If ever there was an idea whose time had come it may be a TV movie called Toke.
When the country is getting ready to make a decision about marijuana - to legalize it or not - what better time for a comedy drama about the demon weed?
The big surprise about a comedy like Toke is where it's come from.
Production house Screentime is best known for reality crime shows like Police Ten 7 and gritty serious drama like Siege and Underbelly.
And writer-creator Kewana Duncan may be a new kid on the block, but it's very much his baby - and so is the series Toke that he plans to follow it with.
Philly De Lacey, CEO of Screentime told Simon Morris that Toke, which plays on TV3 on September 14, is a “like a Kiwiana version of Fargo.”
Toke is a 90-minute pilot movie that will set up the whole series to follow, which Duncan is now busy writing.
He says the show has international appeal yet couldn’t be more local.
“You’re at the end of the winding coast road, up a gravel road behind another fence and you’re still going and that’s how intimate and local this story is. A tiny Māori papakāinga.
“But then the idea is that anyone overseas that’s from a small town where nothing’s happening should be able to relate to it as well.”
The story starts with one of the three main characters, Georgie after a failed trip to Paris.
She returns to her small town and resumes working at a kiwifruit orchard.

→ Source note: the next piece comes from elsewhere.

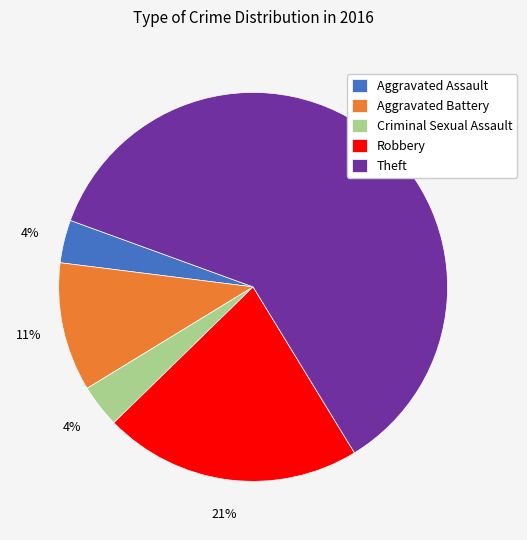

To the nearest percent, what is the combined percentage of Aggravated Assault and Robbery?

25%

“Georgie’s lived there her whole life and she’s worked at a kiwifruit orchard, the only employer in town, and she just wants to get out.
“And her attempt doesn’t go so well so she’s back at her job, hoping for the best,” says Duncan.
She and two friends happen upon a super strain of weed, the best dope in the world.
It’s is a David and Goliath story, he says.
“They’re three small-time growers. They don’t know what they’re doing, and they are suddenly in the sights of global big corporate cannabis, rather than a cops and robbers-type story.”
Everyone in the world wants to get their hands on the super strain, he says.
Lucy Lawless brings some big-name star power to the show, which has been picked up by Channel 7 in Australia.
Duncan says he “always had a really international outlook for the show”.
“I wanted it to appeal to people in Colorado, in Canada, Europe and Australia
“The way to do that is to be really true to Aotearoa, and really true to the particular type of Māori person who smokes weed and the culture and the idiosynchrasies, the way that Aotearoa does cannabis culture.”
Toke plays on TV3 on September 14, and a following series is about to go into production.